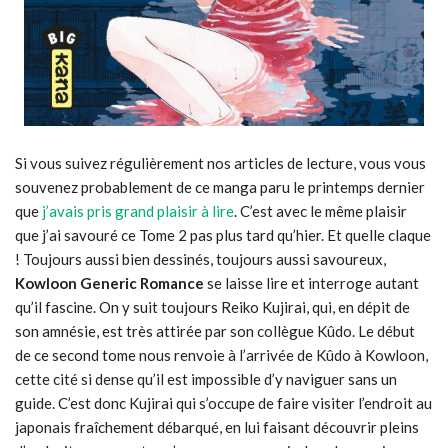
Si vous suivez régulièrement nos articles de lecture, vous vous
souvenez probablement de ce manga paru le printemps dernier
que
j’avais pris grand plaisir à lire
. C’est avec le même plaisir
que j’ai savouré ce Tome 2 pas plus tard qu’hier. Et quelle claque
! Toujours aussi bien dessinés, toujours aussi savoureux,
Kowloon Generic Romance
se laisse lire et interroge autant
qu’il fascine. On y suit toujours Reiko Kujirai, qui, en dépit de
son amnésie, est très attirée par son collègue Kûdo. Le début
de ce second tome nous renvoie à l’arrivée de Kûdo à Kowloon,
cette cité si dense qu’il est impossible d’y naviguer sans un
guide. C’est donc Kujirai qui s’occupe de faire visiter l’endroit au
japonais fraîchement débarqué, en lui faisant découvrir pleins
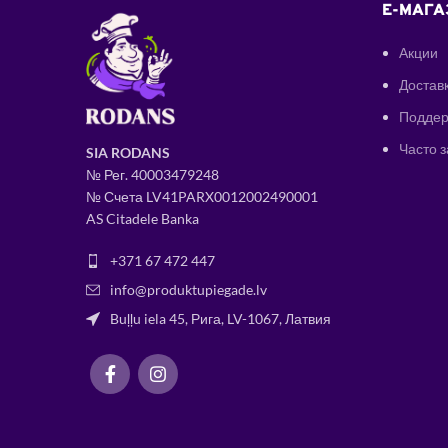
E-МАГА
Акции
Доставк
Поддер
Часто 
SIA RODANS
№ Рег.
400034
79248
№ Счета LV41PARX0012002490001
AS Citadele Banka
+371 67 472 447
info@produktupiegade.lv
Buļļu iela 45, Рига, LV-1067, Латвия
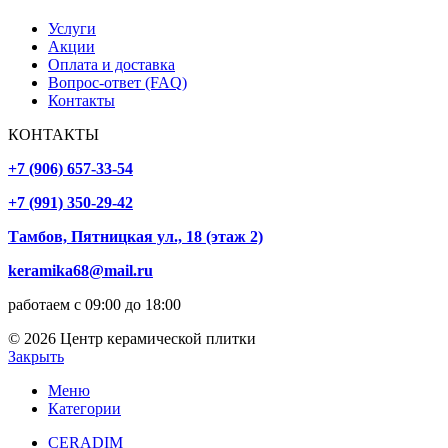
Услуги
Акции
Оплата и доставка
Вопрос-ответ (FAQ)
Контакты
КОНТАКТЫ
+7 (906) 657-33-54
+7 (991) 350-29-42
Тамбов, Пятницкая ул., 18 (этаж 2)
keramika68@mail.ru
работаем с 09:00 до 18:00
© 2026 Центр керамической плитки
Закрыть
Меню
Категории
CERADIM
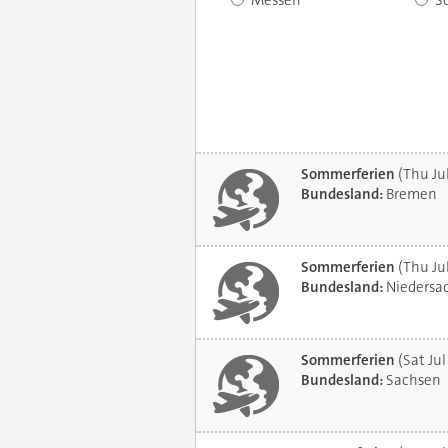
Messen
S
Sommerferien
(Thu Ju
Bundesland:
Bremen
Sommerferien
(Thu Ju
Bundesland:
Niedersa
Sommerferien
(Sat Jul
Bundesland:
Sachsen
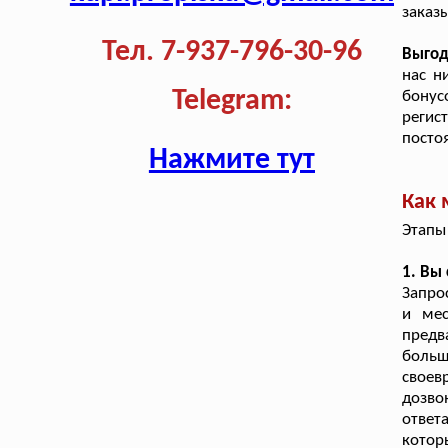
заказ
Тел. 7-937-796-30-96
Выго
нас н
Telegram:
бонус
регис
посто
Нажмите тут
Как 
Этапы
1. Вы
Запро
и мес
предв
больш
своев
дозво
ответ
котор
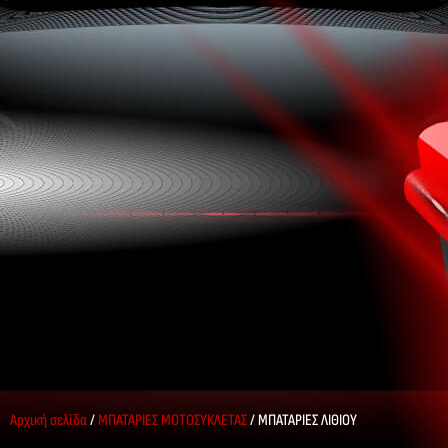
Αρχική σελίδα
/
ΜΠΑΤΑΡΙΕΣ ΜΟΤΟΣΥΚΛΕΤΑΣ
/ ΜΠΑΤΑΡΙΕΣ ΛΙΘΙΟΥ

_Task to complete_:
Copy out every line of text from the material above, character for character and in the same order. Leave the pictures out of your answer.

_Solution to this exercise_:
Si vous suivez régulièrement nos articles de lecture, vous vous
souvenez probablement de ce manga paru le printemps dernier
que
j’avais pris grand plaisir à lire
. C’est avec le même plaisir
que j’ai savouré ce Tome 2 pas plus tard qu’hier. Et quelle claque
! Toujours aussi bien dessinés, toujours aussi savoureux,
Kowloon Generic Romance
se laisse lire et interroge autant
qu’il fascine. On y suit toujours Reiko Kujirai, qui, en dépit de
son amnésie, est très attirée par son collègue Kûdo. Le début
de ce second tome nous renvoie à l’arrivée de Kûdo à Kowloon,
cette cité si dense qu’il est impossible d’y naviguer sans un
guide. C’est donc Kujirai qui s’occupe de faire visiter l’endroit au
japonais fraîchement débarqué, en lui faisant découvrir pleins
E-МАГА
Акции
Доставк
Поддер
Часто 
SIA RODANS
№ Рег.
400034
79248
№ Счета LV41PARX0012002490001
AS Citadele Banka
+371 67 472 447
info@produktupiegade.lv
Buļļu iela 45, Рига, LV-1067, Латвия
Услуги
Акции
Оплата и доставка
Вопрос-ответ (FAQ)
Контакты
КОНТАКТЫ
+7 (906) 657-33-54
+7 (991) 350-29-42
Тамбов, Пятницкая ул., 18 (этаж 2)
keramika68@mail.ru
работаем с 09:00 до 18:00
© 2026 Центр керамической плитки
Закрыть
Меню
Категории
CERADIM
Messen
S
Sommerferien
(Thu Ju
Bundesland:
Bremen
Sommerferien
(Thu Ju
Bundesland:
Niedersa
Sommerferien
(Sat Jul
Bundesland:
Sachsen
заказ
Тел. 7-937-796-30-96
Выго
нас н
Telegram:
бонус
регис
посто
Нажмите тут
Как 
Этапы
1. Вы
Запро
и мес
предв
больш
своев
дозво
ответ
котор
Αρχική σελίδα
/
ΜΠΑΤΑΡΙΕΣ ΜΟΤΟΣΥΚΛΕΤΑΣ
/ ΜΠΑΤΑΡΙΕΣ ΛΙΘΙΟΥ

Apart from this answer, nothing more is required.